Ritter Sport Deepens U.S. Premium Chocolate Presence With Chocolove Acquisition
Ritter Sport has moved decisively to strengthen its presence in the United States by acquiring Creative Natural Products, Inc., the Boulder-based maker of Chocolove. The deal brings the well-established premium chocolate brand under the newly created Ritter Sport U.S. subsidiary, marking one of the German chocolate maker’s most assertive North American expansion steps to date.
Chocolove, known for its premium positioning and focus on ethically sourced ingredients, has built a loyal U.S. consumer base over several decades. The brand sits firmly within the craft-leaning tier of the chocolate category and reaches shoppers through natural, specialty, and mainstream retail channels. Ritter Sport, which also holds a modest share of the U.S. chocolate market, operates in a similar price band and competes within the same premium segment. The acquisition unites two brands with comparable market weight and parallel consumer appeal. By integrating Chocolove into its newly formed U.S. subsidiary, Ritter Sport gains domestic production capabilities, closer supply chain control, and stronger retail access—advantages it did not previously have at scale, despite already being a familiar name to American consumers.

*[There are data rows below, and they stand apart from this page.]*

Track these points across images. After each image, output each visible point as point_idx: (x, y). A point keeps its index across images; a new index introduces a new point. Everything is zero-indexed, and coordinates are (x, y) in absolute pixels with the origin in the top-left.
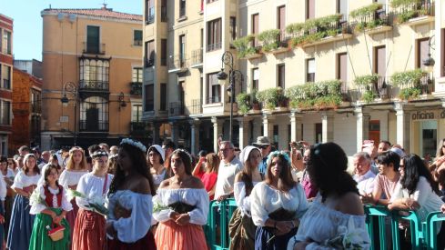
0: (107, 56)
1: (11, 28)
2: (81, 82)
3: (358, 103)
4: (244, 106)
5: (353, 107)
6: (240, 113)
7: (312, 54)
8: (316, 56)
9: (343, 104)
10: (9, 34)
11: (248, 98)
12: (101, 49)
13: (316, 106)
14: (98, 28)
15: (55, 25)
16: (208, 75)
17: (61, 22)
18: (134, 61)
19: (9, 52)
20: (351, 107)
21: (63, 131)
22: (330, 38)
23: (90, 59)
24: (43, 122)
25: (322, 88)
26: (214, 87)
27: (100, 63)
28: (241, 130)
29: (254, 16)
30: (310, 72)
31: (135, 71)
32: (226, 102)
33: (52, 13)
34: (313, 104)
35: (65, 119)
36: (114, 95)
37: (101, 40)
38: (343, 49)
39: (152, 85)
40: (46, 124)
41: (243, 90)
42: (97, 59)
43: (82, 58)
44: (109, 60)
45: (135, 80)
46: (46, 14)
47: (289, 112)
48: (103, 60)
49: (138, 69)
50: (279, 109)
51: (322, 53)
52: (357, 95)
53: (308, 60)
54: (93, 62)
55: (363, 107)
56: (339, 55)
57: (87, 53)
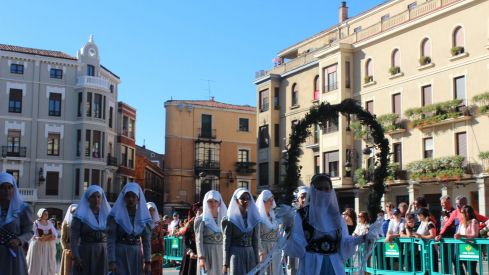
0: (218, 140)
1: (134, 117)
2: (196, 161)
3: (481, 175)
4: (361, 180)
5: (475, 179)
6: (357, 185)
7: (429, 134)
8: (433, 135)
9: (466, 176)
10: (133, 122)
11: (364, 173)
12: (213, 134)
13: (438, 178)
14: (210, 116)
15: (176, 113)
16: (324, 153)
17: (181, 111)
18: (239, 144)
19: (133, 137)
20: (472, 179)
21: (182, 203)
22: (450, 120)
23: (205, 142)
24: (166, 195)
25: (445, 162)
26: (330, 163)
27: (212, 146)
28: (357, 200)
29: (368, 102)
30: (427, 149)
31: (240, 153)
32: (344, 177)
33: (174, 104)
34: (434, 176)
35: (184, 193)
36: (223, 172)
37: (213, 127)
38: (461, 129)
39: (267, 163)
40: (169, 197)
41: (358, 166)
42: (210, 142)
43: (198, 142)
44: (219, 143)
45: (240, 160)
46: (168, 104)
47: (408, 184)
48: (215, 143)
49: (242, 150)
50: (398, 181)
51: (440, 133)
52: (478, 168)
53: (425, 140)
54: (207, 145)
55: (485, 178)
56: (457, 135)
57: (202, 137)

The acquisition comes amid a steady stream of deal-making in the chocolate and confectionery sector this year. Activity has spanned the U.S., UK, and Europe, involving both long-established manufacturers and a small number of newer portfolio-style groups. In the U.S., Chocolate Works’ purchase of Thompson Chocolate highlighted the value placed on specialised capabilities such as foil-wrapped novelty production. In Europe, Ferrero advanced its expansion efforts through multiple transactions, while BonBon’s Wholesale in the UK broadened its reach with the addition of ChocAmor.
Market Context
Ritter Sport and Chocolove: Both operate within the premium chocolate tier, emphasizing ingredients and brand storytelling. Ritter Sport’s acquisition aligns it with a U.S. brand already recognized for quality-centric positioning and sustainability messaging.
Other U.S. rivals: The U.S. chocolate market is largely dominated by domestic brands with deep heritage and widespread consumer recognition. Companies such as Hershey’s, Reese’s, Dove, KitKat (U.S.-produced), and Russell Stover control the majority of mainstream retail channels, supported by established seasonal lines and broad distribution. Imported or globally owned brands, including Lindt, Ghirardelli, Ferrero, and Kinder, occupy smaller, often premium-focused niches within the market, typically targeting gifting segments, specialty stores, or higher-end retail formats. This domestic-heavy landscape sets the context for smaller U.S. premium brands like Chocolove and imported brands such as Ritter Sport, which operate in parallel but more modestly scaled positions.
Industry Trends And Themes In M&A Activity Worldwide
Premiumisation of everyday chocolate: Consumers increasingly trade up from mass-market tablets to bars with higher cocoa content, ethical sourcing claims, and interesting flavour profiles. Chocolove’s single-origin and organic focus aligns perfectly with Ritter Sport’s existing “sustainable cocoa” messaging.
Acquisitions targeted at production expertise: Buyers are targeting limited U.S. capabilities; for instance, Thompson Chocolate was purchased for its unique foil-wrapping know-how, and Chocolove was acquired by Ritter Sport for its established natural and organic premium-bar production in Boulder, Colorado.
European brands building direct US presence through acquisition and retail scaling: Ritter Sport has deepened its U.S. presence via its acquisition of Chocolove and the formation of a dedicated US subsidiary for localized production and distribution; similarly, we see European chocolate giants like Venchi and Laderach adding multiple U.S. locations this year.